O’na (Hâtemü’r-rüsul’e) velâyet’in tahsîs edilmesi de; nübüvvetlerini Hâtemü’r-resûl mişkâtından, velâyetlerini ise yine Muhammedî bir tahsîs olan Hâtemü’l-velâye mişkâtından almaları husûsunda, diğer resullerin kendisine olan nisbeti gibidir. Allah-u Teâlâ’nın izniyle herhâlde anlamışsındır!
İlimlerle ilgili nîmetlerin, ilâhî zevklerin, makamların, hâllerin ve ahlâkın hepsi; Allah’ın bütün nebîlere ve resullere, neş’etlerindeki varlık hâlleriyle bu Muhammedî mişkâttan vâsıl kıldığı ve sonra da birtakım berzahlarla birbirinden ayırdığı herhangi bir şey, iliştirdiği nübüvvet ve tahsîs ettiği risâlet; ayrıca ona göre, velâyet’le ilgili olarak (onlara) iliştirdiği ve diğer Muhammedî velîleri de Allah’ın kendisiyle feyizlendirdiği Hâtemü’l-evliyâ mişkâtına göre, Muhammedî velîlerin Hâtem’inin kendisiyle tahakkuk ettiği şey, herhangi bir kimseye ancak O’nun -sallallahu aleyhi ve sellem- katından taksim edilebilir. Onlar resullerden ve nebîlerden olan velîlerin daha da üzerinde bulunan ‘Enbiyâü’l-evliyâ’; yâni ‘Peygamberler gibi olan velîler’dir. İyi anla!..

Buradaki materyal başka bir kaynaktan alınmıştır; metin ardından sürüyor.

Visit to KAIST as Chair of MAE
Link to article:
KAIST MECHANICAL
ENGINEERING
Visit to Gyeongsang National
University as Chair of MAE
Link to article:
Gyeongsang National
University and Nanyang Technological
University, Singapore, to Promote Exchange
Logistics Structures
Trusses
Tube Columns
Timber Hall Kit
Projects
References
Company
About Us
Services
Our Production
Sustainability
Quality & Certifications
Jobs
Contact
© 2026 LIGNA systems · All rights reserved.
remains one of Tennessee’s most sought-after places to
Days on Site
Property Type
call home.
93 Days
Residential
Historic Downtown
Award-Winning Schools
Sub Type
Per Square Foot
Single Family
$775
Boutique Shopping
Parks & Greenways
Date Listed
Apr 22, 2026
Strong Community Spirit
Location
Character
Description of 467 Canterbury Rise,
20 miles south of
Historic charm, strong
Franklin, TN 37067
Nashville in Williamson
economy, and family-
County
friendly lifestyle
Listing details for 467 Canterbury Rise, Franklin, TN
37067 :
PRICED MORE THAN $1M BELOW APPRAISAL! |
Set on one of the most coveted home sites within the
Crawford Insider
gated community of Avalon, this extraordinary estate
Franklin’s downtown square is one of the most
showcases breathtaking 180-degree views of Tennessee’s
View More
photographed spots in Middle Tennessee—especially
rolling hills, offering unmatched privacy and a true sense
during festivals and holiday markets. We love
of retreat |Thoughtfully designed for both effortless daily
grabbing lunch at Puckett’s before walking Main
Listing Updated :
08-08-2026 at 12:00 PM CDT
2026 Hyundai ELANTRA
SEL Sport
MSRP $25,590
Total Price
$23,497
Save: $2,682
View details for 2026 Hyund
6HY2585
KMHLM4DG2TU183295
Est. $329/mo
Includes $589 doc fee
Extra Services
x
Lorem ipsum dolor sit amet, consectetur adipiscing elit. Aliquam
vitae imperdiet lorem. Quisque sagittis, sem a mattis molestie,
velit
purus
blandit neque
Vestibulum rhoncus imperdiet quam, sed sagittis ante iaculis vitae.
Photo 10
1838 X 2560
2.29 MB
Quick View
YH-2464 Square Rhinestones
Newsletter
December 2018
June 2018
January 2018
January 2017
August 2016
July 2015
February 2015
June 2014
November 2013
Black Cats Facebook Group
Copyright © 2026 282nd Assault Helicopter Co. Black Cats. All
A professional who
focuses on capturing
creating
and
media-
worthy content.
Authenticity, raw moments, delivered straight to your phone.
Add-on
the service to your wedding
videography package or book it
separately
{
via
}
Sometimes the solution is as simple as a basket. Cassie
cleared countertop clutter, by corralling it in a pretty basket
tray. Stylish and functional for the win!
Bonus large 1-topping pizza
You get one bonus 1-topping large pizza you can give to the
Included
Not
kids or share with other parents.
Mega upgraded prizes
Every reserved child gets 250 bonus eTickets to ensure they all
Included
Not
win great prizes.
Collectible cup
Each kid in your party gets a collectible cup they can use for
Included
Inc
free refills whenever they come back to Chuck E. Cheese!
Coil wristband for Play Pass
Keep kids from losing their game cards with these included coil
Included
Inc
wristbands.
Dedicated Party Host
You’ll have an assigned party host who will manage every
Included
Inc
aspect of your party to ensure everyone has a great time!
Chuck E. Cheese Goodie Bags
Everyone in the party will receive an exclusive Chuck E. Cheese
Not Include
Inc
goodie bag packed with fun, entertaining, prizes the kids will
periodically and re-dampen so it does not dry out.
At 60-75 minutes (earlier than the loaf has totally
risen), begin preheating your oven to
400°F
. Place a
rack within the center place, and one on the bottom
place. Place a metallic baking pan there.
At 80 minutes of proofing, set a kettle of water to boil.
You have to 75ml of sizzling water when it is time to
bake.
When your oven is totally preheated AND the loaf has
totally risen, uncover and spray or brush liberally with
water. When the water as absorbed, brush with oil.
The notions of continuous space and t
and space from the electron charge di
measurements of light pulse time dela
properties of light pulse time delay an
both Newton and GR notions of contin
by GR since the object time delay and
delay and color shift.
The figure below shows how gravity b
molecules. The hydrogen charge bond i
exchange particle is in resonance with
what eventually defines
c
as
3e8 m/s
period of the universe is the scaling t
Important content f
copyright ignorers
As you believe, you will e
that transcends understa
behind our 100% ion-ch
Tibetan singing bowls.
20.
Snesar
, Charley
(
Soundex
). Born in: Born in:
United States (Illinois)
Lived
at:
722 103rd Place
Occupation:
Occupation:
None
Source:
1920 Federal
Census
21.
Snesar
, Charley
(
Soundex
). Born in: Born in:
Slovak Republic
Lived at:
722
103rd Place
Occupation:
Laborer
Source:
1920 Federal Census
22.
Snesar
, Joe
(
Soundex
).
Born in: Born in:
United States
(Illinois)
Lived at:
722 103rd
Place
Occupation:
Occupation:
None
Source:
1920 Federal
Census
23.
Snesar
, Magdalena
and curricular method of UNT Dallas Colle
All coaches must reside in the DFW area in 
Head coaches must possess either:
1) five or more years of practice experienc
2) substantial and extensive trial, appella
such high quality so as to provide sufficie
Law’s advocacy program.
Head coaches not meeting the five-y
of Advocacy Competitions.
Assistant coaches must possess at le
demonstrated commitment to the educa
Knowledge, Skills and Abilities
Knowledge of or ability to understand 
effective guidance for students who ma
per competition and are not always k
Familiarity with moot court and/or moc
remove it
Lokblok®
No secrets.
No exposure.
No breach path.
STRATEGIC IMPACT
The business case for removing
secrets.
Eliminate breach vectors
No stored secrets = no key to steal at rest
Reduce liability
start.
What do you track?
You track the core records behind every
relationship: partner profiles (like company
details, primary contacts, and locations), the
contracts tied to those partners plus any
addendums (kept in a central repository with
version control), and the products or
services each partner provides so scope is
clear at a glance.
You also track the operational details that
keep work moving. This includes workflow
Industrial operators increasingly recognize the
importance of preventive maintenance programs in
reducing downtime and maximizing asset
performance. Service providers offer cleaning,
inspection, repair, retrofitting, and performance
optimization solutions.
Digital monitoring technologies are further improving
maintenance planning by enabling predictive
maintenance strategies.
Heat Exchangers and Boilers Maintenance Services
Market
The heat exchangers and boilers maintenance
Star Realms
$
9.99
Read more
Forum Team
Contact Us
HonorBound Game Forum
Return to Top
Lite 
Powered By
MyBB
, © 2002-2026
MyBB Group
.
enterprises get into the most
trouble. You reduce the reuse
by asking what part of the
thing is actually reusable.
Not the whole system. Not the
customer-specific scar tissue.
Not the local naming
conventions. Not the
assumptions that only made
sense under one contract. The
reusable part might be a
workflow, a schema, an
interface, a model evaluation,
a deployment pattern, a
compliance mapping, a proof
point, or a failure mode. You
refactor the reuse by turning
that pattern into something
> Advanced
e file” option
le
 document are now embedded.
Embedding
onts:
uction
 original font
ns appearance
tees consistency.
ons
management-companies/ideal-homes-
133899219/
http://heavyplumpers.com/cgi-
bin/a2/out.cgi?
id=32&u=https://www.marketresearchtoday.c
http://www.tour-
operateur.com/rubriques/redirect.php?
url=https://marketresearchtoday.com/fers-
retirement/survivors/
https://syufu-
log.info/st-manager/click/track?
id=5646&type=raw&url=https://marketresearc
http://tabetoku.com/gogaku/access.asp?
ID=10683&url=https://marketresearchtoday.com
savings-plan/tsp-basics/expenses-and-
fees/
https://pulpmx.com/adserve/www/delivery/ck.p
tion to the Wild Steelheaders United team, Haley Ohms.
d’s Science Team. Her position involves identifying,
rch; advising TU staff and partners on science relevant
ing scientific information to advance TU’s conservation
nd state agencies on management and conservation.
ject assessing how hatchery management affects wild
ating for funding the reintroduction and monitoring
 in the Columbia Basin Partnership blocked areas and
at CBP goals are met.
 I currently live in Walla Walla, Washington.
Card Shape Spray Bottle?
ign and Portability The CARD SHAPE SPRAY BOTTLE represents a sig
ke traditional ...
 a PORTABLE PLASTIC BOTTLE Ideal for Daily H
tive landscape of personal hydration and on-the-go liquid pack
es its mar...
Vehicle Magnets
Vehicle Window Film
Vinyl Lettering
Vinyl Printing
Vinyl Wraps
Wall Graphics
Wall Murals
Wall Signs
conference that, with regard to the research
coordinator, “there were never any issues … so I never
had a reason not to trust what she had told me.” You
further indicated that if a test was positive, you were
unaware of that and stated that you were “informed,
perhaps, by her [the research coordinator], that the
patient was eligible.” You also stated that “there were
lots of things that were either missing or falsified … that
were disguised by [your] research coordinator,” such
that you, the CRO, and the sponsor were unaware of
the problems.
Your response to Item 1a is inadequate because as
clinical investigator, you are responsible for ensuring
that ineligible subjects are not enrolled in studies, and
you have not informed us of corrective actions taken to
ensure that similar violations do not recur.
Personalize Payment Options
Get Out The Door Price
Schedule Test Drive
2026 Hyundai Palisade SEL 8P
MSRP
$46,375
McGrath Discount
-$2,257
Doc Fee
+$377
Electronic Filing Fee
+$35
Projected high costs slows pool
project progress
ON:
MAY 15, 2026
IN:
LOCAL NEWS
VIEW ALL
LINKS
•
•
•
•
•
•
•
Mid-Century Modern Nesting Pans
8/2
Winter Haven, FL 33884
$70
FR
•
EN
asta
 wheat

Hatmiyyet’in unsûrî (cismî) sûretinin gecik-mesi sakın sana perde olmasın! Zîrâ bu Hatm’in de şahsî sûreti bakımından sonlarda bulunması uzak değildir. O’nun sûreti de hem ezelî, hem ebedîdir. Hakîkat ve mertebesiyle de o, başlangıcı yönünden herkesten öncedir. Çok iyi anla ve Allah’ın sana ilhâm ettiğini söyle!” (Kitâbu Şerhü’l-Fusûs li’ş-Şeyh Müeyyedüddîn el-Cendî; Şehid Ali Paşa, no.: 1240, 141b-142a yaprağı.)